What to work on -
1. In the Iguana thread, on which CPU was the Silesia corpus benchmark run?
2. Render this sentence from the Iguana thread in German: "The modern AMD Zen 4 CPU's for consumers do support avx512 (including avx512_vbmi2)."
3. Write out the Iguana thread verbatim from "162 points by" up to and including "data compression corpus.".

Supplied passage -
⟨

Hacker News new | past | comments | ask | show | jobs | submit login
Iguana: fast SIMD-optimized decompression (sneller.io)
162 points by l2dy on June 1, 2023 | hide | past | favorite | 40 comments



As general purpose compressor iguana is decompressing a lot slower than advertised, when tested with a typical data compression corpus.

It requires: avx512-vbmi2, available only on ice-lake/Tiger-lake/AMD zen4

- Benchmark from encode.su experts: https://encode.su/threads/4041-Iguana-a-fast-vectorized-comp...

- benchmark from the iguana developers here: https://github.com/SnellerInc/sneller/tree/master/cmd/iguana...

Silesia corpus / cpu Xeon Gold 5320

zstd -b3 3.186 943.9 MB/s

zstd -b9 3.574 1015.8 MB/s

zstd -b18 3.967 910.6 MB/s

lz4 -b1 2.101 3493.8 MB/s

lz4 -b5 2.687 3323.5 MB/s

lz4 -b9 2.721 3381.5 MB/s

iguana -t=0 2.58 4450 MB/s

iguana -t=1 3.11 2260 MB/s

As you can see, iguana with entropy coding enabled (-t 1) has a similar compression ratio to zstd -3, but it decompresses more than twice as quickly. With entropy coding disabled (-t 0), iguana has a compression ratio roughly equivalent to lz4 -5 and decompresses about 33% faster.


> It requires: avx512-vbmi2, available only on skylake-X/Tiger-lake/AMD zen4

Isn't Avx 512 also available on Xeon which is most hosted servers, like aws.


No modern intel consumer CPU has avx512 anymore, they only support at most the 10 year old avx2 vector instruction set, because they want to give every single consumer chip efficiency cores, those can't handle it, and even the performance cores have this feature removed due to it.

The modern AMD Zen 4 CPU's for consumers do support avx512 (including avx512_vbmi2).


Odd how you completely dodged the question, as asked. Every EC2 instance based on an Intel CPU has AVX512 since the release of the C/M5 family in 2017.

⟩

Part of a data file:
⟨

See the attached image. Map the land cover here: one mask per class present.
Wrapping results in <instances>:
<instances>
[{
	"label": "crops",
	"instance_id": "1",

⟩

Responses to the exercise -
1. Xeon Gold 5320

2. Die modernen AMD-Zen-4-CPUs für Verbraucher unterstützen avx512 tatsächlich (einschließlich avx512_vbmi2).

3.
162 points by l2dy on June 1, 2023 | hide | past | favorite | 40 comments



As general purpose compressor iguana is decompressing a lot slower than advertised, when tested with a typical data compression corpus.